Wouldn't it be trivial to just to write a uwf to block the crawler ips?

Probably more effective would be to get the bots to exclude your IP/domain. I do this for SSH, leaving it open on my public SFTP servers on purpose. [1] If I can get 5 bot owners to exclude me that could be upwards of 250k+ nodes mostly mobile IP's that stop talking to me. Just create something that confuses and craps up the bots.

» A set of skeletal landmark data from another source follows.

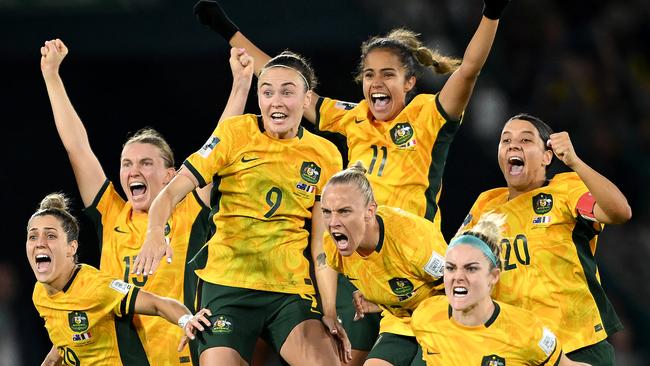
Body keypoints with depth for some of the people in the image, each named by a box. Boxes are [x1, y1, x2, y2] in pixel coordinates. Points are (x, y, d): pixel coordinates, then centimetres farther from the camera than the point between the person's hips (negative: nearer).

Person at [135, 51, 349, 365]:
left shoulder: (325, 156, 5)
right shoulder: (235, 133, -2)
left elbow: (322, 242, 8)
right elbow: (174, 190, -7)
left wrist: (329, 312, 1)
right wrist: (155, 231, -28)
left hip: (291, 289, 1)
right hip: (226, 283, -1)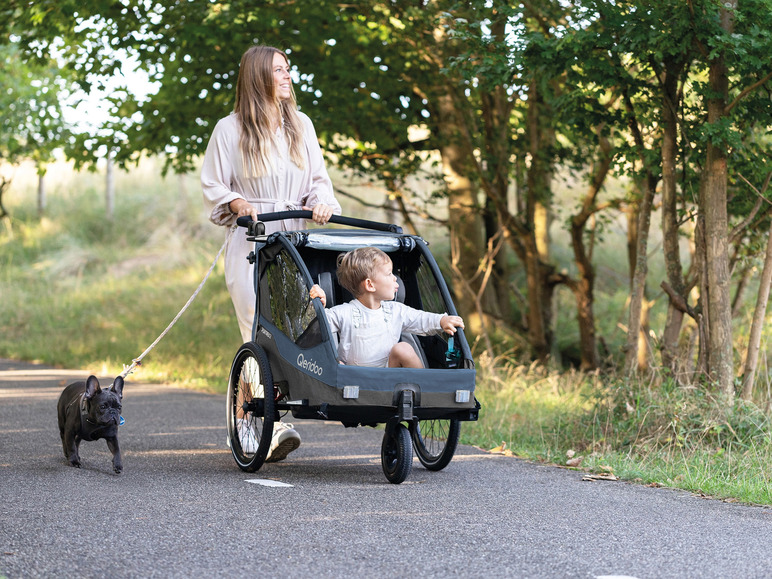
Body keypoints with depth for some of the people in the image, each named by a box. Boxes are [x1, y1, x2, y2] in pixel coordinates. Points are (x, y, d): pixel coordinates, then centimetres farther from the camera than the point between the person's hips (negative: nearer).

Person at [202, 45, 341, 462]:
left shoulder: (301, 125, 15)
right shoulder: (230, 129, 2)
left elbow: (318, 178, 16)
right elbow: (212, 186, 4)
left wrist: (322, 203, -5)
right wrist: (237, 202, -16)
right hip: (250, 239, -4)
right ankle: (271, 430, -14)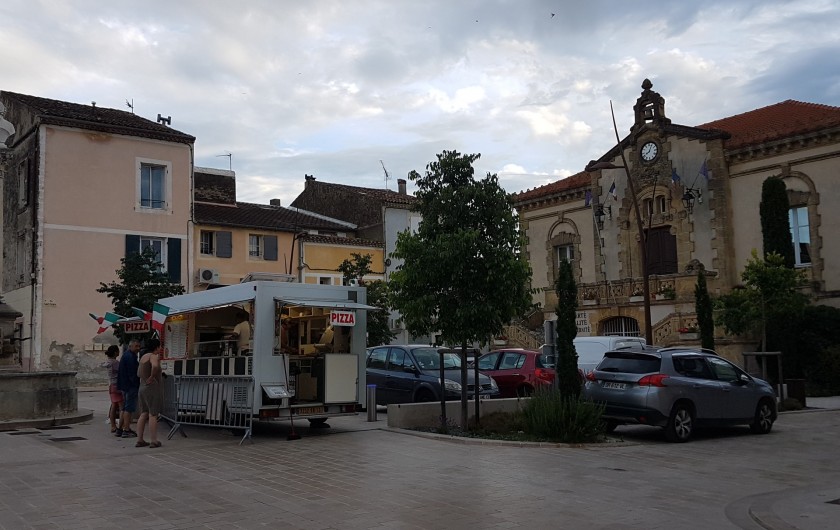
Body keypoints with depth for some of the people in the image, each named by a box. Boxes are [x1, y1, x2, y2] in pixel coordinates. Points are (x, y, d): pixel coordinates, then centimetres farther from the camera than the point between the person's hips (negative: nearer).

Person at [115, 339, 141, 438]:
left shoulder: (125, 355, 19)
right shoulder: (130, 356, -15)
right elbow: (132, 373, -21)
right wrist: (137, 384, -17)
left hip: (125, 386, 11)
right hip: (131, 386, -11)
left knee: (125, 408, 16)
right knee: (129, 408, -7)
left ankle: (119, 430, 19)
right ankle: (126, 430, -6)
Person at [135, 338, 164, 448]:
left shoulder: (144, 356, 15)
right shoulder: (153, 356, -13)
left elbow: (139, 373, 25)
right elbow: (155, 366, -36)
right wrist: (151, 377, -21)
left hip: (143, 388, 9)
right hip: (152, 388, -9)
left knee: (144, 414, 12)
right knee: (153, 415, -5)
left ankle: (139, 440, 13)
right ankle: (153, 441, -2)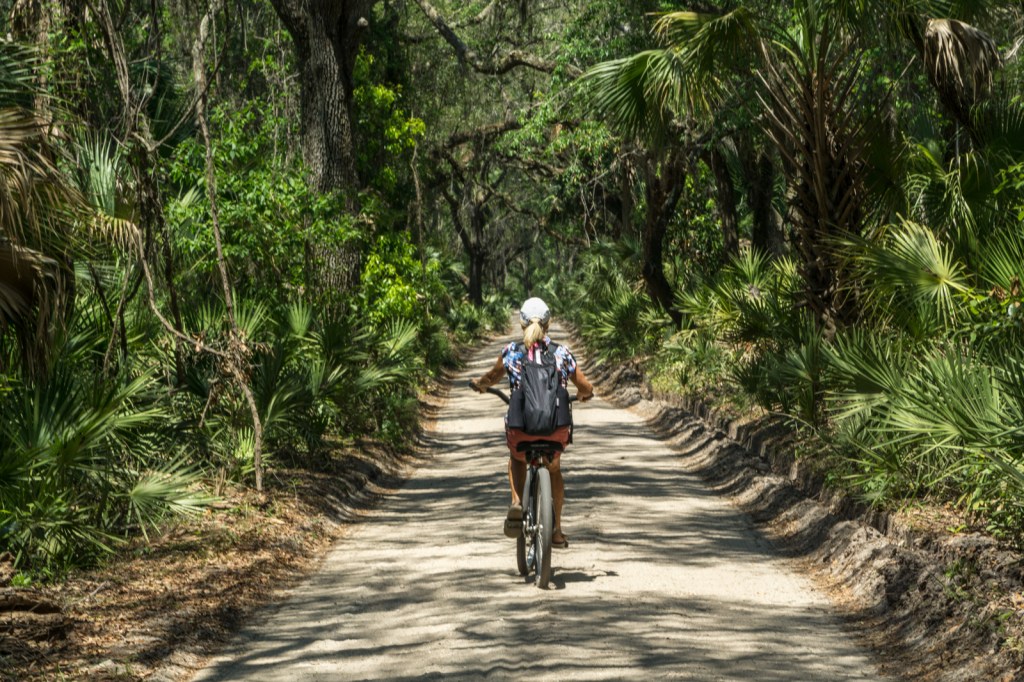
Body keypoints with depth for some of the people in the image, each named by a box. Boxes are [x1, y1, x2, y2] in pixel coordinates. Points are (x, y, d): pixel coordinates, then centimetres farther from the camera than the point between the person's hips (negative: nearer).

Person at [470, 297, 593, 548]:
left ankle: (517, 504, 9)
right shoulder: (562, 353, 2)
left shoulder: (511, 352, 1)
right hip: (556, 430, 1)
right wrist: (582, 395, 33)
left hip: (521, 429, -1)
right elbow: (586, 388, 8)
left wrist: (479, 384, 42)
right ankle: (556, 531, 34)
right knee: (553, 469, 32)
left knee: (516, 458, 34)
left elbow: (492, 378, 19)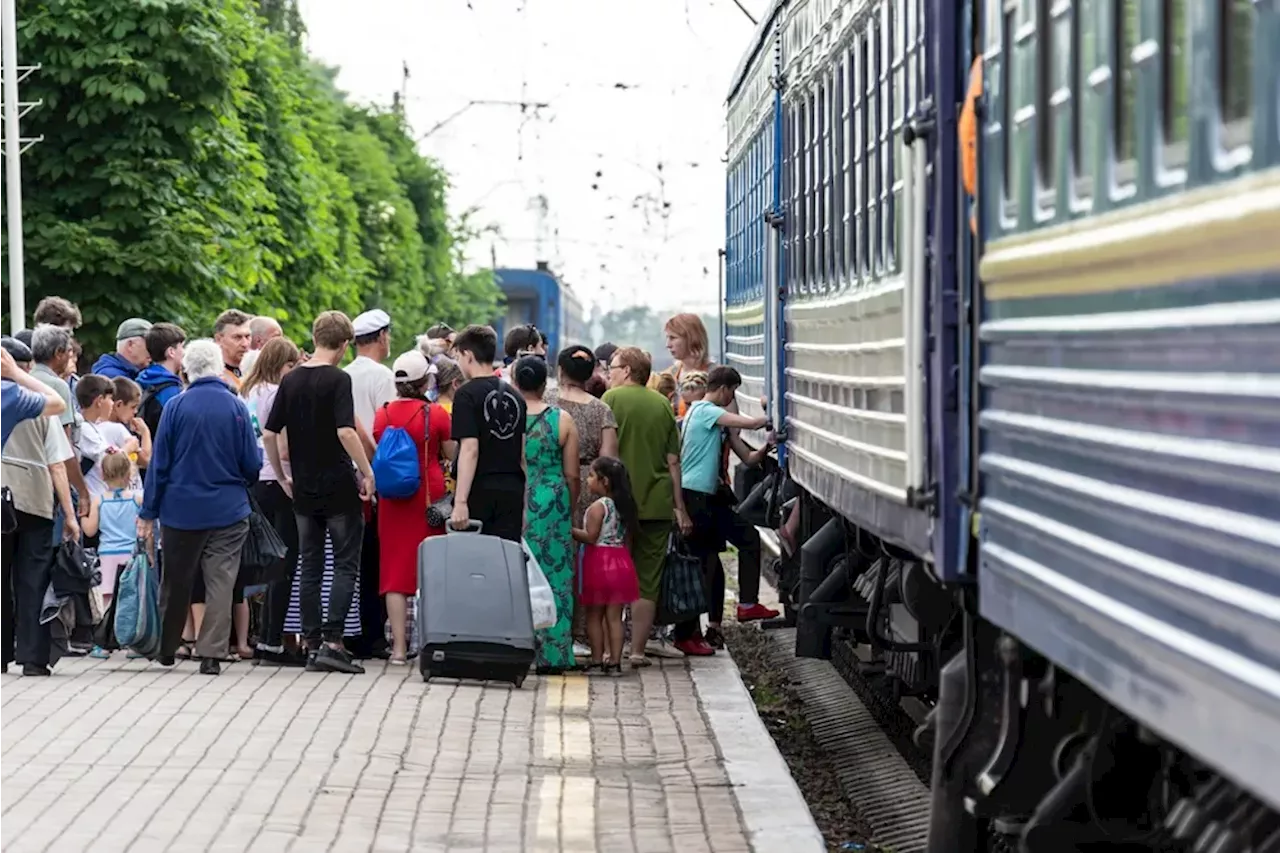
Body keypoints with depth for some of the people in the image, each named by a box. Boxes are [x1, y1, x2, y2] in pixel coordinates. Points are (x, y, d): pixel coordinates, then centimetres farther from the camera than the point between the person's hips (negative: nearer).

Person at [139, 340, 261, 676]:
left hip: (181, 509, 1)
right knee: (220, 582, 2)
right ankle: (211, 654, -4)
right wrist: (242, 484, 21)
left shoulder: (176, 406, -6)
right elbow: (252, 464, -2)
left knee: (176, 582, 13)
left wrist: (149, 513, 3)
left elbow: (159, 462, -3)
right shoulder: (236, 407, -6)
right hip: (228, 510, -1)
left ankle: (167, 648, 26)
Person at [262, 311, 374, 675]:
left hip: (304, 489, 5)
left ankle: (312, 644, 11)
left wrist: (282, 477, 16)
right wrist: (368, 472, -13)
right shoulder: (338, 379, -11)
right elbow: (346, 431, -22)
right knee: (346, 564, 0)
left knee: (310, 566, 11)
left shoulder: (291, 380, 6)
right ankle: (332, 641, -9)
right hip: (338, 487, -5)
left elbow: (269, 433, 6)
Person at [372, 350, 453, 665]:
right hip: (429, 495, -2)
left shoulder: (383, 414, -1)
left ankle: (399, 645, 1)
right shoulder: (436, 414, -9)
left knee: (396, 567, 5)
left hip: (393, 497, 2)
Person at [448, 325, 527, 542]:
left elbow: (470, 449, -15)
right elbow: (525, 454, 14)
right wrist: (525, 504, 19)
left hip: (479, 492, -5)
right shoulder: (515, 396, 12)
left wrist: (460, 502, -17)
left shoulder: (467, 394, -7)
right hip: (512, 492, 5)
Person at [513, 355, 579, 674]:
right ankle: (551, 654, 5)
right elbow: (572, 475, 1)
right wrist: (570, 511, 14)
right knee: (554, 576, 5)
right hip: (552, 505, 0)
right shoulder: (562, 420, -1)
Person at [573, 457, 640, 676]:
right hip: (620, 560, 6)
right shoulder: (623, 506, 9)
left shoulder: (598, 506, -12)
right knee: (614, 616, 6)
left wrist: (570, 530, -9)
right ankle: (615, 662, 3)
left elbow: (590, 536, -17)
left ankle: (597, 660, 5)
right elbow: (628, 537, 13)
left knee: (594, 615, 4)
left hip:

With SSH bots this is trivial as most SSH bot libraries and code are unmaintained and poorly written to begin with. In my ssh example look for the VersionAddendum. Old versions of ssh, old ssh libraries and code that tries to implement ssh itself will choke on a long banner string. Not to be confused with the text banner file.

I'm sure the clever people here could make something similar for HTTPS and especially for GPT/LLM bots at the risk of being flagged "malicious".

[1] - https://mirror.newsdump.org/confuse-some-ssh-bots.html

About 90%+ of bots can not visit this URL, including real people that have disabled HTTP/2.0 in their browser.